Alıntı metin:
((

19 Haziran 2006

TAU İmparatarluğu: Toplum ve Kastlar

Tau Toplumu


Tau toplumu Utilitilarızm'e benzeyen "Daha İyi" (Greater Good) fikri etrafında toplanmıştır. Tau kastları her ne kadar görev ve işleyişte farklılaşmışsa da tüm Tau'ların iyiliği için çalışırlar: Toprak Kast'ı üretim ve destek; Su Kast'ı iletişim ve dağıtım; Hava Kast'ı Tau İmparatorluğu içindeki dünyaları birbirine bağlar ve Ateş Kast'ı koruma sağlar. Tau'lar genel görünüşte dürüst ve idealisttirler ve herkesi Daha İyi için birleştirmeyi amaçlarlar.

Daha İyi diğer ırkları da kapsar, Tau'ların iletişime geçtiği diğer ırklar Tau toplumuna davet edilip, kendilerini Daha İyi'nin amacında ve Etehreal'lerin rehberliğine bırakırlar. Kendilerini Tau'lara bağlayan ırklar genel koruma, ticaret ve Tau teknolojisine erişim imkanı bulurlar. Kabul etmeyenler Ateş Kast'ının askeri gücü ile karşılaşırlar ve sonradan Tau İmparatorluğu'na katılabilirler.

Tau'lar kendilerininkinin en iyi yol olduğuna inanırlar ve birbirine benzeyen yıldızları birleştirmeye çalışırlar.

Tau Kastları:


Ateş (Shas): Ateş Kast'ı Tau'ların askeri gücüdür. Görevleri diğer kastları korumaktır. İnsanlardan daha kısa ama en az onlar kadar güçlüdürler. Diğer kastlara oranla çok daha gelişmiş kaslara sahiptirler; Tau anadünyasındaki avcı karakterlerinden gelen. Ateş Kastı Tau'ları bir çeşit onur koduyla motive edilirler ve kaba kuvvete karşı gelişmiş silahlarını kullanmayı tercih ederler.

Toprak (Tio): Toprak Kast'ı çiftçilerden, toplayıcılardan, teknisyenlerden oluşur; makine inşasından, yiyecek temininden ve Tau'ların yaşaması için gerekli malzemelerin temininden sorumludurlar. Toprak Kast'ı ayrıca sanatçıları, bilimadamlarını ve mühendisleri içerir. Bu kastın üyeleri daha çökük bir dış görünüşe sahiptirler.

Su (Por): Su kastını tüccarlar, diplomatlar ve danışmanlar oluşturur. Görevleri kastlar arasındaki etkin iletişimi korumak ve yabancı ırkları Tau İmparatorluğuna katılmaya ikna etmektir. Bu kastın Tau'ları daha uzun boylu, daha incedirler ve daha yumuşak davranışlıdırlar. Uğraştıkları diğer ırklara kendi kültüler alışkanlıklarını yayarlar ve bu iletişim açısından önemlidir.

))

Yapılacak işlem 1: Tau toplumu hakkındaki metne göre Ateş Kast'ının görevi nedir?
Yapılacak işlem 2: Tau toplumu ve kastlarını anlatan metnin devamını yazın.
Sonraki satırların metinle bir ilgisi yoktur.

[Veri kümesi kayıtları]
((

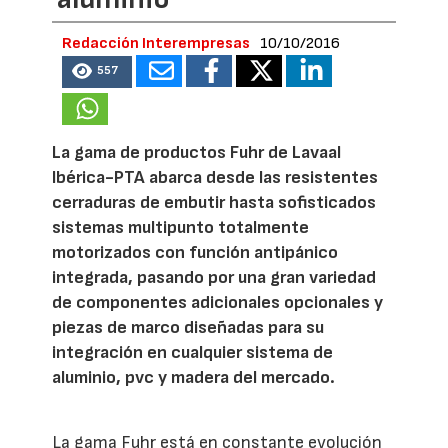
Redacción Interempresas
10/10/2016
557
La gama de productos Fuhr de Lavaal
Ibérica-PTA abarca desde las resistentes
cerraduras de embutir hasta sofisticados
sistemas multipunto totalmente
motorizados con función antipánico
integrada, pasando por una gran variedad
de componentes adicionales opcionales y
piezas de marco diseñadas para su
integración en cualquier sistema de
aluminio, pvc y madera del mercado.
La gama Fuhr está en constante evolución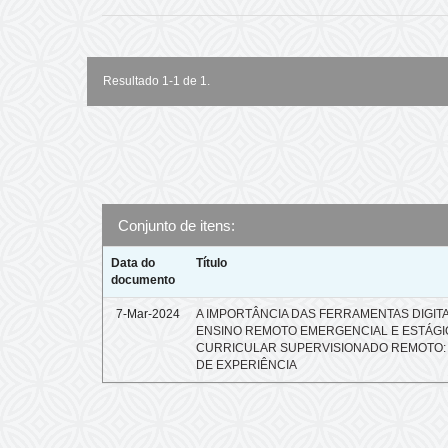
Resultado 1-1 de 1.
Conjunto de itens:
Data do
Título
documento
7-Mar-2024
A IMPORTÂNCIA DAS FERRAMENTAS DIGITA
ENSINO REMOTO EMERGENCIAL E ESTÁGI
CURRICULAR SUPERVISIONADO REMOTO:
DE EXPERIÊNCIA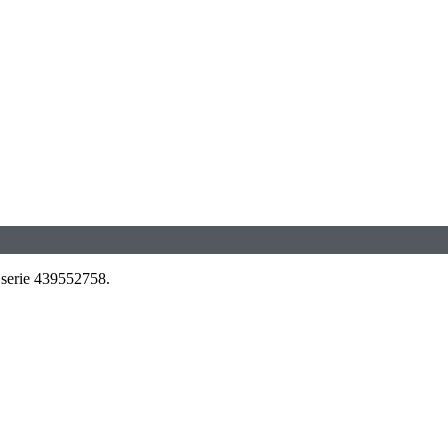
 serie 439552758.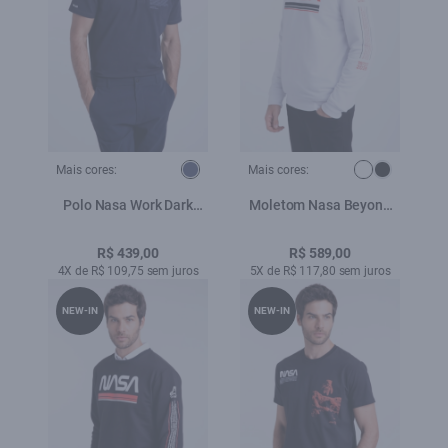
Mais cores:
Mais cores:
Polo Nasa Work Dark
Moletom Nasa Beyond
Navy
The Solar Branco
R$ 439,00
R$ 589,00
4X de R$ 109,75 sem juros
5X de R$ 117,80 sem juros
NEW-IN
NEW-IN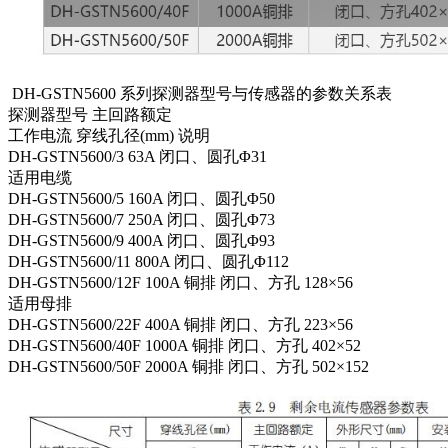
DH-GSTN5600 系列探测器型号与传感器的参数关系表
探测器型号 主回路额定
工作电流 穿线孔径(mm) 说明
DH-GSTN5600/3 63A 闭口、圆孔Φ31
适用电缆
DH-GSTN5600/5 160A 闭口、圆孔Φ50
DH-GSTN5600/7 250A 闭口、圆孔Φ73
DH-GSTN5600/9 400A 闭口、圆孔Φ93
DH-GSTN5600/11 800A 闭口、圆孔Φ112
DH-GSTN5600/12F 100A 铜排 闭口、方孔 128×56
适用母排
DH-GSTN5600/22F 400A 铜排 闭口、方孔 223×56
DH-GSTN5600/40F 1000A 铜排 闭口、方孔 402×52
DH-GSTN5600/50F 2000A 铜排 闭口、方孔 502×152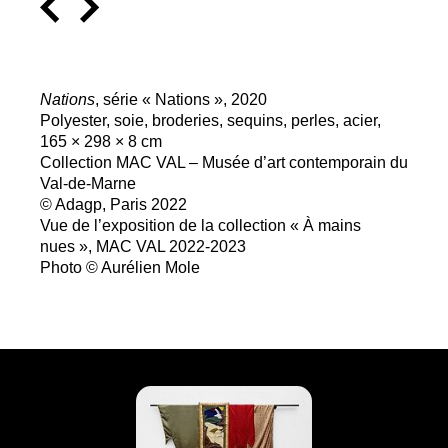
Nations
, série «
Nations
», 2020
Polyester, soie, broderies, sequins, perles, acier,
165 × 298 × 8 cm
Collection
MAC
VAL
– Musée d’art contemporain du
Val-de-Marne
© Adagp, Paris 2022
Vue de l’exposition de la collection «
À mains
nues
»,
MAC
VAL
2022-2023
Photo © Aurélien Mole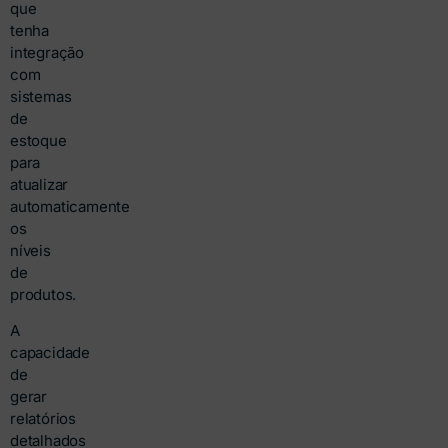
que
tenha
integração
com
sistemas
de
estoque
para
atualizar
automaticamente
os
níveis
de
produtos.
A
capacidade
de
gerar
relatórios
detalhados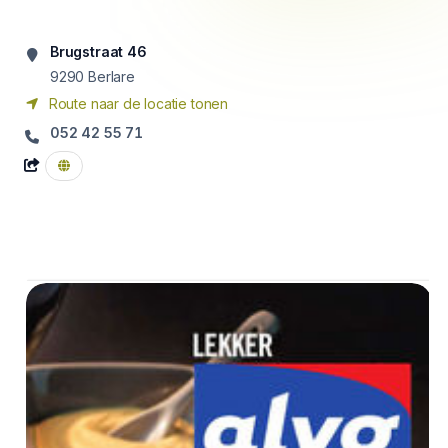
Brugstraat 46
9290
Berlare
Route naar de locatie tonen
052 42 55 71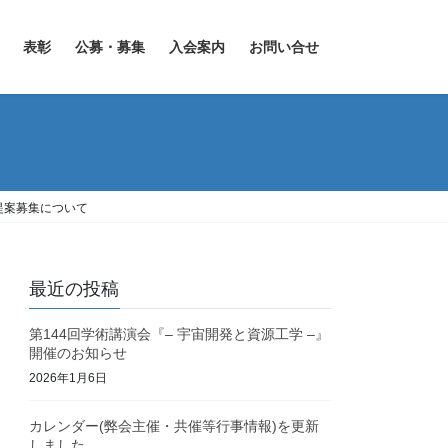
表彰
公募・募集
入会案内
お問い合せ
同提案募集について
最近の投稿
第144回学術講演会『– 宇宙開発と資源工学 –』
開催のお知らせ
2026年1月6日
カレンダー(弊会主催・共催等行事情報)を更新
しました。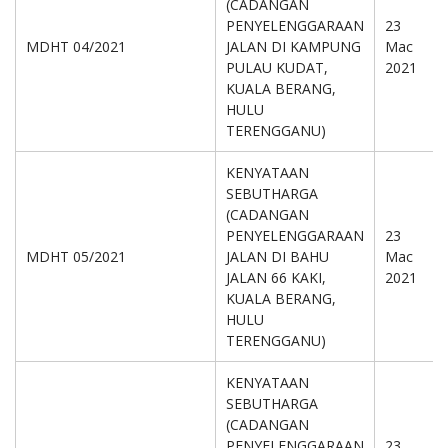
(CADANGAN
PENYELENGGARAAN
23
MDHT 04/2021
JALAN DI KAMPUNG
Mac
PULAU KUDAT,
2021
KUALA BERANG,
HULU
TERENGGANU)
KENYATAAN
SEBUTHARGA
(CADANGAN
PENYELENGGARAAN
23
MDHT 05/2021
JALAN DI BAHU
Mac
JALAN 66 KAKI,
2021
KUALA BERANG,
HULU
TERENGGANU)
KENYATAAN
SEBUTHARGA
(CADANGAN
PENYELENGGARAAN
23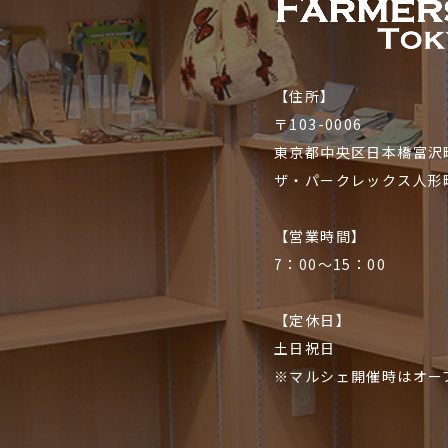
【住所】
〒103-0006
東京都中央区日本橋富沢町
ザ・パークレックス人形
【営業時間】
7：00〜15：00
【定休日】
土日祝日
※マルシェ開催時はオー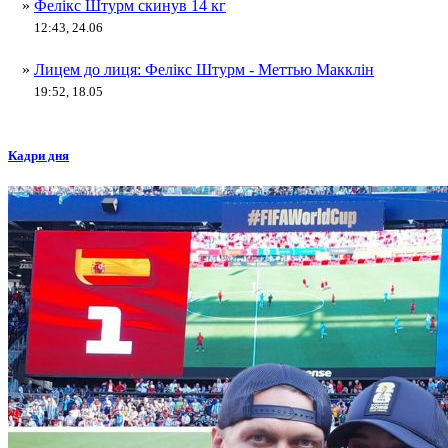
»
Фелікс Штурм скинув 14 кг
12:43, 24.06
»
Лицем до лиця: Фелікс Штурм - Меттью Макклін
19:52, 18.05
Кадри дня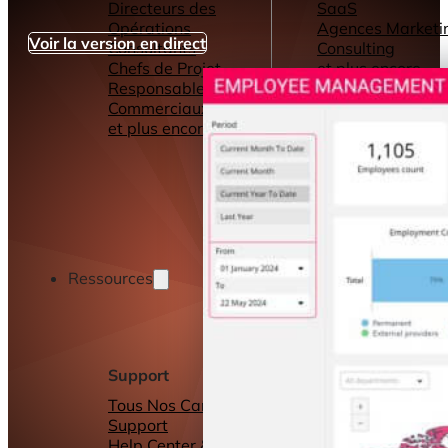
Directeurs des
SaaS
Opérations
Agences Marketi
Voir la version en direct
Consultants
Consulting
Chefs de Projet
et plus encore...
Responsables
Commerciaux
et plus encore...
Ressources
Support
Autres ressource
Tous Nos Canaux de
Tableaux de bord
Support
Rapports
Help Center &
Connecteurs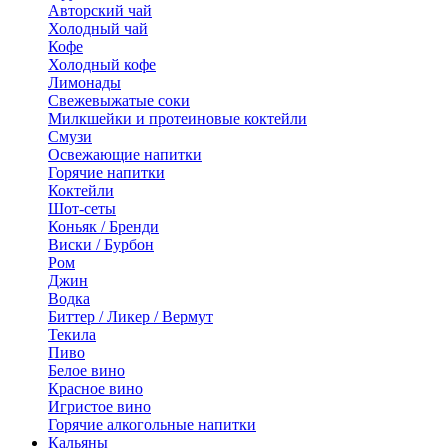
Авторский чай
Холодный чай
Кофе
Холодный кофе
Лимонады
Свежевыжатые соки
Милкшейки и протеиновые коктейли
Смузи
Освежающие напитки
Горячие напитки
Коктейли
Шот-сеты
Коньяк / Бренди
Виски / Бурбон
Ром
Джин
Водка
Биттер / Ликер / Вермут
Текила
Пиво
Белое вино
Красное вино
Игристое вино
Горячие алкогольные напитки
Кальяны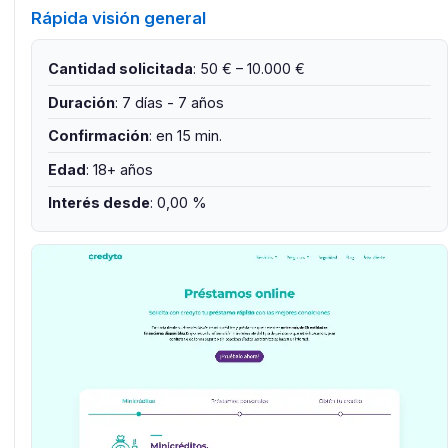
Rápida visión general
Cantidad solicitada
: 50 € – 10.000 €
Duración
: 7 días - 7 años
Confirmación
: en 15 min.
Edad
: 18+ años
Interés desde
: 0,00 %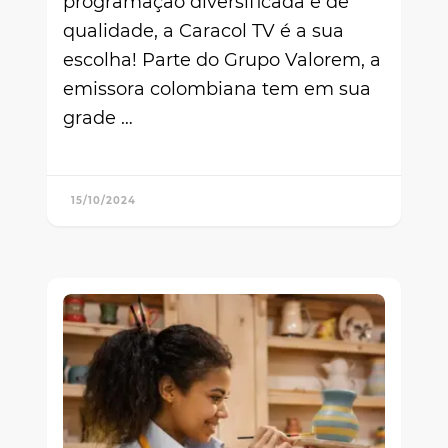
programação diversificada e de
qualidade, a Caracol TV é a sua
escolha! Parte do Grupo Valorem, a
emissora colombiana tem em sua
grade …
15/10/2024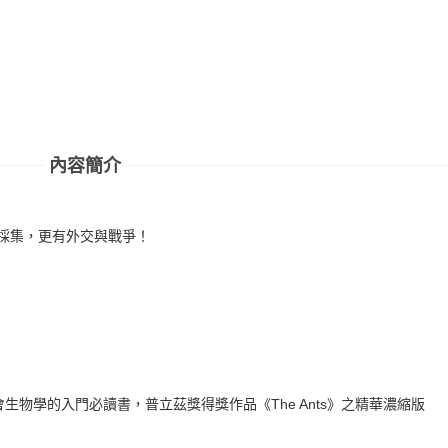
內容簡介
採集，更有外交與戰爭！
。
物學的入門必讀書，普立茲獎得獎作品《The Ants》之精華濃縮版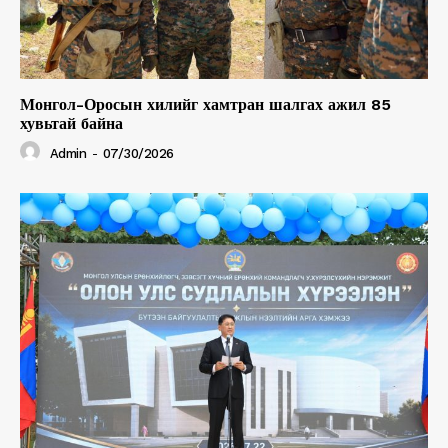
Монгол-Оросын хилийг хамтран шалгах ажил 85
хувьтай байна
Admin
-
07/30/2026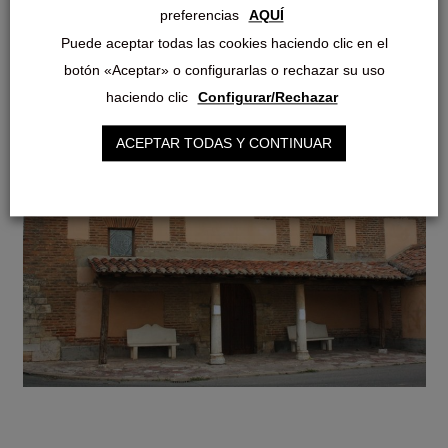
preferencias
AQUÍ
Puede aceptar todas las cookies haciendo clic en el
botón «Aceptar» o configurarlas o rechazar su uso
haciendo clic
Configurar/Rechazar
ACEPTAR TODAS Y CONTINUAR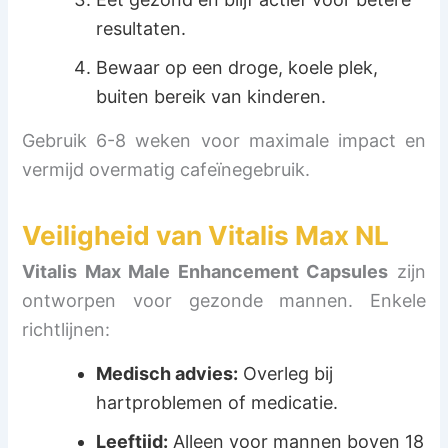
resultaten.
Bewaar op een droge, koele plek,
buiten bereik van kinderen.
Gebruik 6-8 weken voor maximale impact en
vermijd overmatig cafeïnegebruik.
Veiligheid van
Vitalis Max NL
Vitalis Max Male Enhancement Capsules
zijn
ontworpen voor gezonde mannen. Enkele
richtlijnen:
Medisch advies:
Overleg bij
hartproblemen of medicatie.
Leeftijd:
Alleen voor mannen boven 18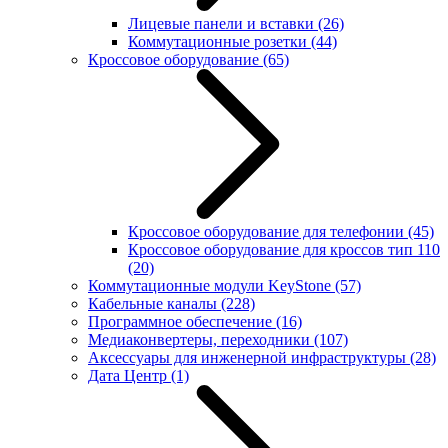
Лицевые панели и вставки
(26)
Коммутационные розетки
(44)
Кроссовое оборудование
(65)
Кроссовое оборудование для телефонии
(45)
Кроссовое оборудование для кроссов тип 110
(20)
Коммутационные модули KeyStone
(57)
Кабельные каналы
(228)
Программное обеспечение
(16)
Медиаконвертеры, переходники
(107)
Аксессуары для инженерной инфраструктуры
(28)
Дата Центр
(1)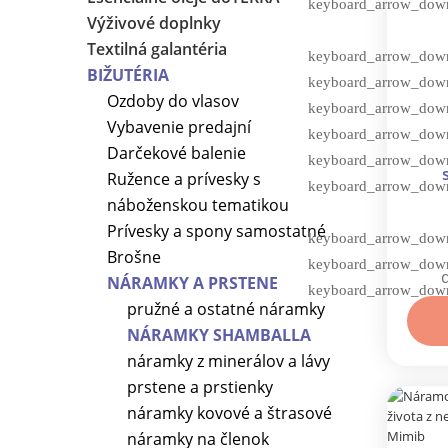
Výživové doplnky
Textilná galantéria
BIŽUTÉRIA
Ozdoby do vlasov
Vybavenie predajní
Darčekové balenie
Ružence a prívesky s
perl
náboženskou tematikou
Prívesky a spony samostatné
Brošne
NÁRAMKY A PRSTENE
pružné a ostatné náramky
NÁRAMKY SHAMBALLA
náramky z minerálov a lávy
prstene a prstienky
náramky kovové a štrasové
náramky na členok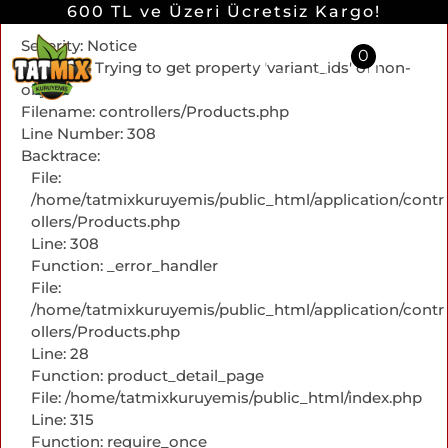
A PHP Error was encountered
600 TL ve Üzeri Ücretsiz Kargo!
Severity: Notice
Giriş yap
0
Message: Trying to get property 'variant_ids' of non-
Üye Ol
object
Filename: controllers/Products.php
Line Number: 308
Backtrace:
File:
/home/tatmixkuruyemis/public_html/application/contr
ollers/Products.php
Line: 308
Function: _error_handler
File:
/home/tatmixkuruyemis/public_html/application/contr
ollers/Products.php
Line: 28
Function: product_detail_page
File: /home/tatmixkuruyemis/public_html/index.php
Line: 315
Function: require_once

))

Yazılı yanıt 1: Diğer kastları korumaktır.

Yazılı yanıt 2:
Hava (Kor): Hava kastı Tau'ları geleneksel olarak mesajcılık yaparlardı ama artık pilot ve yıldız gemisi mürettabatı olarak Tau Donanmasını (kor'vattra) oluştururlar. Bu kast Tau'ları neredeyse dünyasız yaşarlar, daha gelişmiş bacaklara ama gücü düşüren bir iskelet ve kas yapısına sahiptirler. Tau kastlarının birleşmesiyle kanatlara sahip oldukları söylenir.

Ethereal (Aun): Aun "Sonsuz gerçek" olarakta çevrilebilir ve kabileler arası savaşı bitirip Daha İyi anlaşmasını yayan kasttır. Tau'ların yöneticisidirler, rahiplikte görev dağılımı ve asillik dağılımını belirlerler. Yapısal olarak Ateş ve Hava kastının özelliklerini taşırlar ama kafalarının önündeki ucu elmas şekilli bir kemikle işaretlenmişdirler. Ethereal'lara sorgulanmaksızın uyulur, İmparatorluk bunun psişik bir güç veya akıl temelli bir özellik olduğundan şüphelenir...


Çeviri: TAN


Fizikleri

Her Tau insanımsı şekildedir; iki kol, iki toynak, dört el (3 parmak ve 1 baş parmak) , tek bir kafa, derileri koyu mavidir (bu dünyadan dünyaya farklılık gösterir). Yüzleri geniş, gözleri yuvarlaktır ve tam yüzlerinin ön tarafında bir insanın burnunun olması gereken yerde l şekilli bir yarık vardır. Görüşlerinin insanlardan üstün olduğu bilinmektedir, çünkü onlar ultraviyole ve kızılötesi dalga boylarınıda algılayabilirler. Bu avantajlarına rağmen koku (yanlış çevirmiş olabilirim lütfen düzeltin) duyularından yoksundurlar ve bu reflekslerinin kötü olmasına ve daha yavaş odaklanmalarına neden olur. Buna karşılık insanlardan daha küçük; fakat daha sıkı yapılıdırlar (bu kastlara göre değişebilir). Ayrıca bugüne kadar çizimi apılış tek dişi Tau, Kumandan Gölgegüneş (Shadowsun), çok daha insansı bir yüze, daha güzel görünüşlü, daha büyük gözlü, burun benzeri l şekli yerine Y şekli bir yapıya sahiptir. Buna rağmen Gölgegüneşin standart bir Tau dişisi olduğu kesin değildir. Bu arada Tau'larda hiç psişik yoktur. Immaterium'da varoluşlarından beri Tau'lar hakkında çok az bilgi vardır ve yaşanan çok az mücadele. İşte bu yüzden Tau'lar Medusa 5'teki Warp'ı araştırırlar.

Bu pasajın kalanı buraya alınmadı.